Somos imágenes de un Dios que es unidad, fuimos creados para la unidad. Y la unidad se construye desde lo diverso, pero cuando lo diverso no significa destruir al que piensa, gusta o lucha por algo diferente. La unidad se construye no cuando competimos contra el otro sino cuando competimos por alcanzar lo que es bueno, los valores, la excelencia; cuando nos esforzamos por desarrollar todos los talentos y capacidades que Dios nos dio y lo ponemos al servicio de los demás.

Fuimos creados para vivir en vincularidad. Una vincularidad que significa admitir que el otro es persona; con su manera de ver la vida, su manera de pensar, sus opciones, sus gustos.

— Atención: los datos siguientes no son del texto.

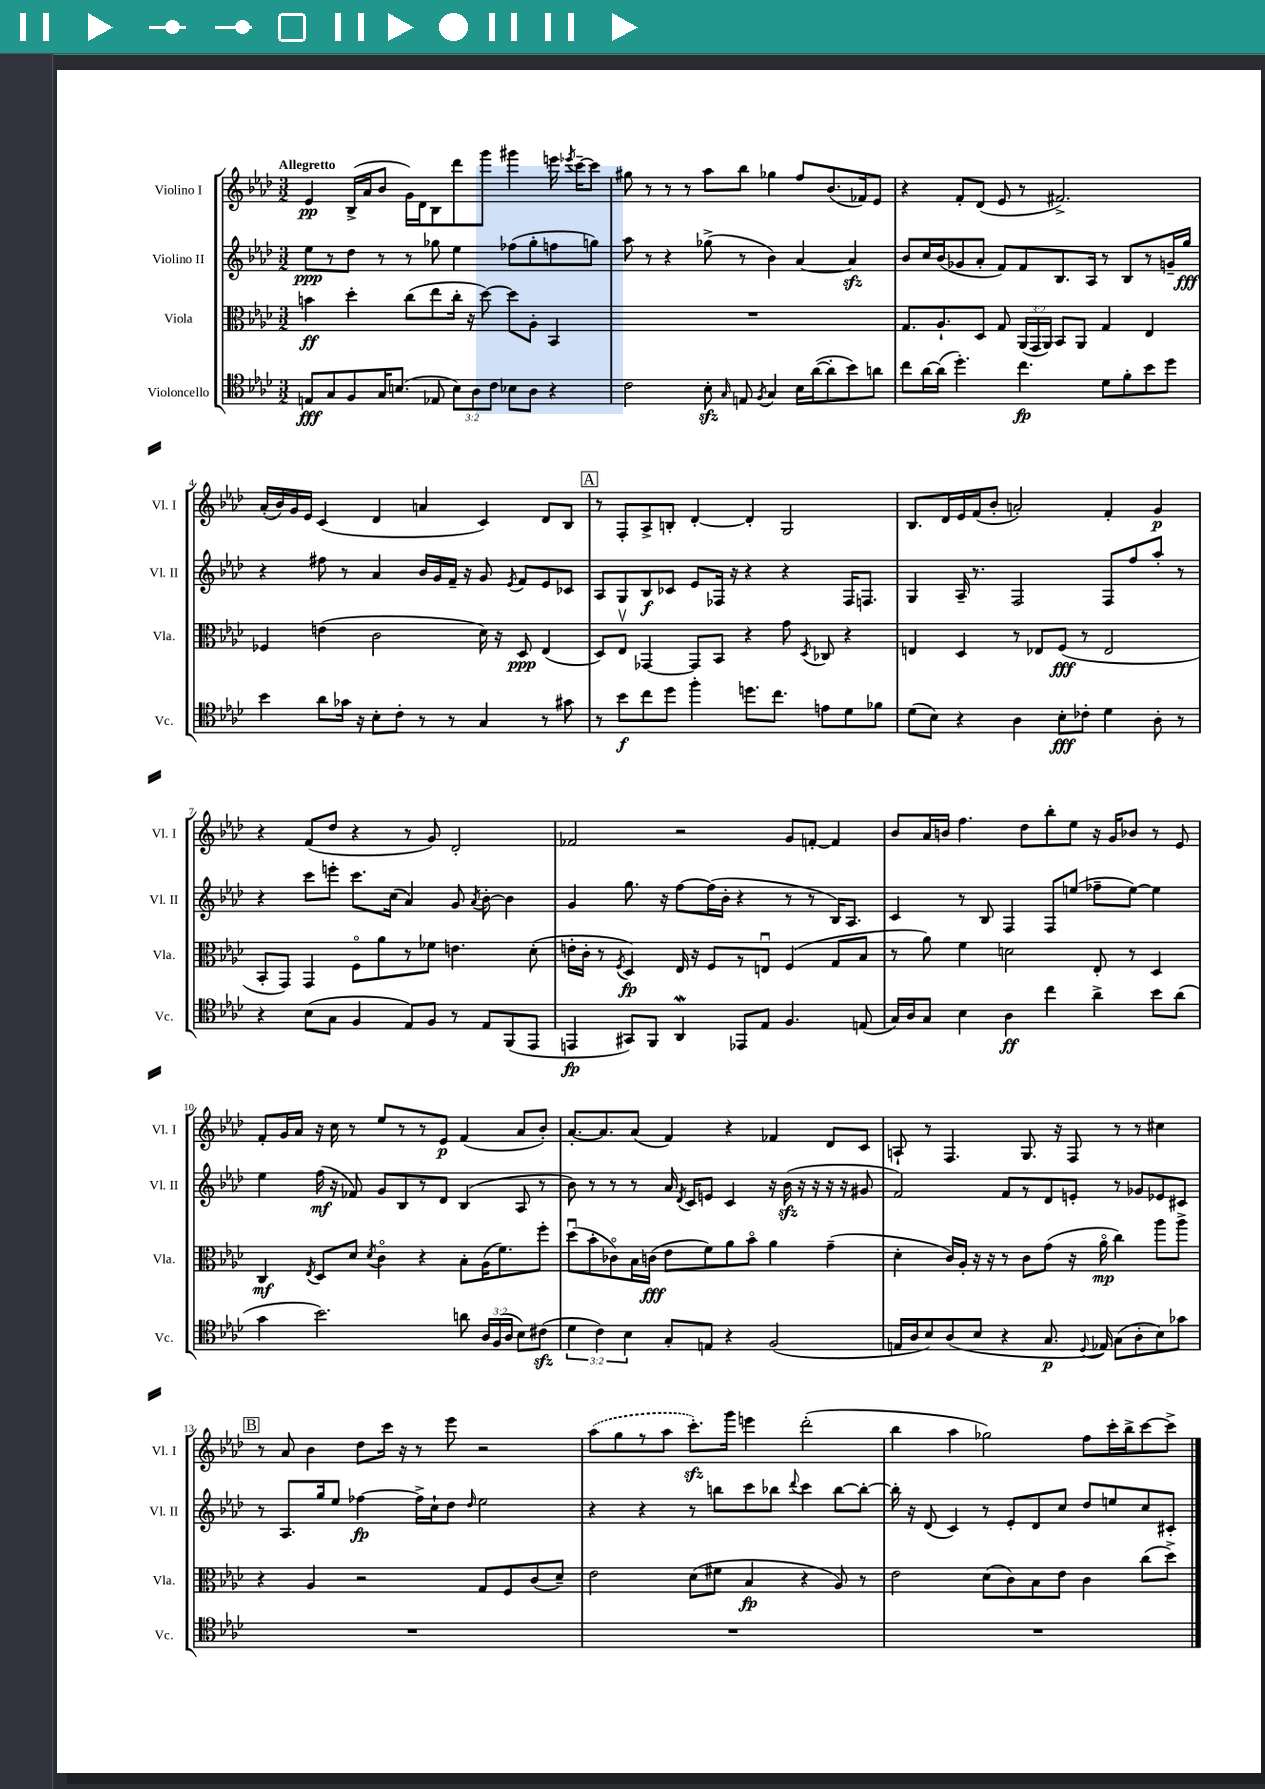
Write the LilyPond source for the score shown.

<<
\new StaffGroup <<
\new Staff = "s0" \with { instrumentName = "Violino I" shortInstrumentName = "Vl. I" } {
    \clef treble \key aes \major \numericTimeSignature \time 3/2 \tempo "Allegretto"
    \autoBeamOff ees'4\pp bes16[->( aes'16 bes'8] g'16[) des'16 bes8 des'''8 g'''8] gis'''4 e'''16 \acciaccatura { ees'''8 } c'''16[~-- c'''8] |
    gis''8 r8 r8 r8 aes''8[ bes''8] ges''4 f''8[ bes'8.( fes'16) ees'8] |
    r4 f'8[-. des'8]( ees'8 r8 fis'2.->) |
    aes'16[-.( bes'16) g'16 ees'16] c'4( des'4 a'4 c'4) des'8[ bes8] |
    \mark \markup { \box "A" } r8 f8[-. aes8-> b8]-. des'4~-. des'4-. g2 |
    bes8.[ des'16 ees'16 f'16( bes'8]-. a'2-.) f'4-. g'4\p |
    r4 f'8[( des''8] r4 r8 g'8) des'2-. |
    fes'2 r2 g'8[ f'8]~-. f'4 |
    bes'8[ aes'16 b'16] f''4. des''8[ bes''8-. ees''8] r16 g'16[ bes'8] r8 ees'8 |
    f'8[-. g'16 aes'16] r16 c''16 r8 ees''8[ r8 r8 ees'8]\p f'4( aes'8[ bes'8]-.) |
    aes'8.[~-. aes'8. aes'8]( f'4) r4 fes'4 des'8[ c'8] |
    a8-! r8 f4. g8. r16 f8 r8 r8 cis''4 |
    \mark \markup { \box "B" } r8 aes'8 bes'4 des''8[ c'''16] r16 r8 ees'''8 r2 |
    \once \slurDashed aes''8[( g''8 r8 aes''8] c'''8.[-.\sfz) g'''16] e'''4 des'''2-.( |
    bes''4 aes''4 ges''2) f''8[ c'''16-. bes''16-> c'''8~ c'''8]-> \bar "|." |
}
\new Staff = "s1" \with { instrumentName = "Violino II" shortInstrumentName = "Vl. II" } {
    \clef treble \key aes \major \numericTimeSignature \time 3/2
    \autoBeamOff ees''8[\ppp r8 des''8] r8 r8 ges''8 ees''4 fes''8[( ges''8-. f''8 g''8]) |
    aes''8 r8 r4 ges''8->( r8 bes'4) aes'4~ aes'4\sfz |
    bes'8[ c''16 bes'16( ges'8 aes'8]-. f'8[) f'8 bes8. aes16] r8 bes8[ r8 g'16-- g''16]\fff |
    r4 fis''8 r8 aes'4 bes'16[ g'16 f'16]-- r16 g'8 \acciaccatura { ees'8 } f'8[ ees'8 ces'8] |
    \mark \markup { \box "A" } aes8[ g8 bes8\f ces'8] ees'8[ fes16] r16 r4 r4 fes16[ f8.] |
    g4 aes16-- r8. f2 f8[ f''8 aes''8]-. r8 |
    r4 c'''8[ e'''8]-. c'''8.[ c''16]( aes'4) g'8 \acciaccatura { aes'8 } bes'8~-. bes'4 |
    g'4 g''8. r16 f''8[~ f''16( bes'16]-. r4 r8 r8 bes16[) aes8.] |
    c'4 r8 bes8 f4 f8[ e''8]( fes''8[-- e''8]~) e''4 |
    ees''4 f''16\mf( r16 fes'8) g'8[ bes8 r8 des'8] bes4( aes8 r8 |
    bes'8) r8 r8 r8 aes'16 \acciaccatura { des'8 } c'16[ e'8] c'4 r16 bes'16\sfz( r16 r16 r16 r16 gis'8 |
    f'2) f'8[ r8 des'8 e'8]-. r8 ges'8[ ees'8 cis'8] |
    \mark \markup { \box "B" } r8 aes8.[ g''16 ees''8] fes''4~\fp fes''16[-> c''16-! des''8] \grace { des''16 } ees''2 |
    r4 r4 r8 b''8[ c'''8 bes''8] \appoggiatura { des'''8 } c'''4 bes''8[~ bes''8]~-. |
    bes''16-. r16 des'8( c'4) r8 ees'8[-. des'8 c''8] des''8[ e''8 c''8 cis'8]-. \bar "|." |
}
\new Staff = "s2" \with { instrumentName = "Viola" shortInstrumentName = "Vla." } {
    \clef alto \key aes \major \numericTimeSignature \time 3/2 \override Staff.TupletNumber.text = #tuplet-number::calc-fraction-text
    \autoBeamOff b'4\ff des''4-. c''8[( ees''8 c''16]-. r16 des''8~) des''8[ aes8]-. bes,4 |
    R1. |
    g8.[ aes8.-! des8] g8 \tuplet 3/2 { aes,16[( g,16 aes,16]) } bes,8[ aes,8] g4 ees4 |
    fes4 e'4( c'2 des'16) r16 des8\ppp ees4( |
    \mark \markup { \box "A" } des8[) ees8]\upbow ges,4~ ges,8[ bes,8] r4 g'8 \acciaccatura { des8 } ces8 r4 |
    e4 des4 r8 ees8[ f8]\fff( r8 ees2 |
    bes,8[-. g,8]) g,4 f8[\flageolet aes'8 r8 fes'8] e'4. des'8-.( |
    e'16[-. c'16]-. r8 \acciaccatura { f8 } des4\fp) ees16 r16 f8[ r8 e8]\downbow f4( g8[ bes8] |
    r8 aes'8) f'4 d'2 ees8-. r8 des4 |
    c4\mf \acciaccatura { ees8 } des8[ des'8] \acciaccatura { des'8 } c'4\flageolet r4 bes8[-. aes16( f'8.) f''8]-. |
    des''8[\downbow( bes'8-. ces'8\flageolet) bes16 c'16]\fff( ees'8[ f'8) aes'8 bes'8]\flageolet aes'4 g'4--( |
    des'4-. c'16[) aes16]-. r16 r16 r8 c'8[ g'8]( r16 aes'16\flageolet\mp c''4) aes''8[ aes''8]-> |
    \mark \markup { \box "B" } r4 aes4 r2 g8[ f8 c'8( des'8]--) |
    ees'2 des'8[( fis'8] bes4\fp r4 aes8) r8 |
    ees'2 des'8[( c'8) bes8 ees'8] c'4 c''8[( des''8]->) \bar "|." |
}
\new Staff = "s3" \with { instrumentName = "Violoncello" shortInstrumentName = "Vc." } {
    \clef tenor \key aes \major \numericTimeSignature \time 3/2 \override Staff.TupletNumber.text = #tuplet-number::calc-fraction-text
    \autoBeamOff e8[\fff g8 f8 g16 b8.]( ees8 \tuplet 3/2 { b8[) aes8 c'8] } bes8[ aes8] r4 |
    c'2 bes8-.\sfz \grace { g16 } e8 \acciaccatura { f8 } g4 bes16[ aes'16~( aes'8-. bes'8) a'8] |
    c''8[ aes'16~ aes'16]( des''4.-.) c''4.\fp des'8[ f'8-. bes'8 des''8] |
    bes'4 aes'8[ ges'16] r16 bes8[-. c'8]-. r8 r8 g4 r8 gis'8 |
    \mark \markup { \box "A" } r8 bes'8[\f c''8 des''8] f''4-. d''8.[ c''8.] e'8[ des'8 fes'8] |
    des'8[( bes8]) r4 aes4 bes8[-.\fff ces'8]-. des'4 aes8-. r8 |
    r4 bes8[( g8] f4 ees8[) f8] r8 ees8[ f,8( ees,8] |
    e,4\fp gis,8[) f,8] aes,4\mordent ees,8[ ees8] f4. e8( |
    g16[) aes16 g8] bes4 aes4\ff c''4 aes'4-> bes'8[ aes'8]( |
    g'4 bes'2.) a'8 \tuplet 3/2 { aes16[ f16( aes16] } bes8[) cis'8]\sfz( |
    \tuplet 3/2 { des'4 c'4) bes4 } g8[-. e8] r4 f2( |
    e16[ aes16 bes8) aes8( bes8] r4 g8.\p \appoggiatura { des8 } ees16) g8[( aes8-. bes8) ges'8] |
    \mark \markup { \box "B" } R1. |
    R1. |
    R1. \bar "|." |
}
>>
>>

Valorar al otro y valorar lo que yo pienso, veo y siento, es el principio para poder integrarnos. Valorar significa saber escuchar, respetar; significa fidelidad a nuestro sentir y pensar, pero también respetar que el otro está llamado a tener fidelidad a su sentir y a su pensar.

Que esta grieta, que nos acompaña a los argentinos desde nuestro nacimiento, se pueda convertir en fuente de fecundidad. Nos realizamos como persona y como nación, cuando buscamos juntos la verdad, cuando siendo diferentes nos complementamos. Somos buenas personas cuando podemos jugar un partido e hinchar uno por un cuadro y otro por el otro, pero sabiendo que más allá de eso, somos llamados a un destino en común como argentinos, como Nación.

Que podamos experimentar que la verdadera unidad es lo que nos garantiza la alegría interior y la paz social.

Que este sábado podamos vivir esta competencia deportiva como una fiesta, con pasión. Sabiendo que la pasión no es agresión, la pasión es comprometernos por aquello que sentimos y creemos. La pasión respeta siempre la pasión del otro.

Que el deporte ocupe en nuestra vida un lugar importante, el deporte es salud, pero que no llene otros vacíos. El deporte no es el absoluto. El sentido de la vida está dado por aquello por lo cual fuimos creados: para amar. El sentido de nuestra vida es alcanzar el bien y el bien mayor es Dios. El sentido de nuestra vida es ser hermanos, es trabajar por todo lo que es justo, bueno, noble. Fuimos creados para el bien. Que el deporte nos sirva para esto.

Que no nos hagamos esclavos del deporte, sino que nos sirvamos del deporte para ser verdaderamente libres.